**SUPPLIED RECORDS**
━━━

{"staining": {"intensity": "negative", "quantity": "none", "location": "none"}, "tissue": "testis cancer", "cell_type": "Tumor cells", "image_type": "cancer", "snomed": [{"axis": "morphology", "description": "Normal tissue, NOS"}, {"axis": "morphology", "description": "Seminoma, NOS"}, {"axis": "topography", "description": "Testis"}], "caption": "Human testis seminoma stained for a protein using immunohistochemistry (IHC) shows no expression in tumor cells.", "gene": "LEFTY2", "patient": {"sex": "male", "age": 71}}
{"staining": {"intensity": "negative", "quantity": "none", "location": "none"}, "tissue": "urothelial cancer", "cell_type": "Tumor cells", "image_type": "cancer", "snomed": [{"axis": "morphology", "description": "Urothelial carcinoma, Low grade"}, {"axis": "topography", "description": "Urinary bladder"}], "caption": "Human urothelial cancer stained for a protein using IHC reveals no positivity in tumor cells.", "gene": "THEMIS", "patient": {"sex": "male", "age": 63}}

━━━

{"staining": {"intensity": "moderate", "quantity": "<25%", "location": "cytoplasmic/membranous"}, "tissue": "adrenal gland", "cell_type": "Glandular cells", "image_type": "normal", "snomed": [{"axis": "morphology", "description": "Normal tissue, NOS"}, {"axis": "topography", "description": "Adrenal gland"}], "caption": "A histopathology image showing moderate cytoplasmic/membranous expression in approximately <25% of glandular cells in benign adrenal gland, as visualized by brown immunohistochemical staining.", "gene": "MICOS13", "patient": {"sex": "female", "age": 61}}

━━━

**AIM OF THE TASK**
Your answer should consist of copies of the lines above that include the string "stained".

**REPLY TO THE TASK**
{"staining": {"intensity": "negative", "quantity": "none", "location": "none"}, "tissue": "testis cancer", "cell_type": "Tumor cells", "image_type": "cancer", "snomed": [{"axis": "morphology", "description": "Normal tissue, NOS"}, {"axis": "morphology", "description": "Seminoma, NOS"}, {"axis": "topography", "description": "Testis"}], "caption": "Human testis seminoma stained for a protein using immunohistochemistry (IHC) shows no expression in tumor cells.", "gene": "LEFTY2", "patient": {"sex": "male", "age": 71}}
{"staining": {"intensity": "negative", "quantity": "none", "location": "none"}, "tissue": "urothelial cancer", "cell_type": "Tumor cells", "image_type": "cancer", "snomed": [{"axis": "morphology", "description": "Urothelial carcinoma, Low grade"}, {"axis": "topography", "description": "Urinary bladder"}], "caption": "Human urothelial cancer stained for a protein using IHC reveals no positivity in tumor cells.", "gene": "THEMIS", "patient": {"sex": "male", "age": 63}}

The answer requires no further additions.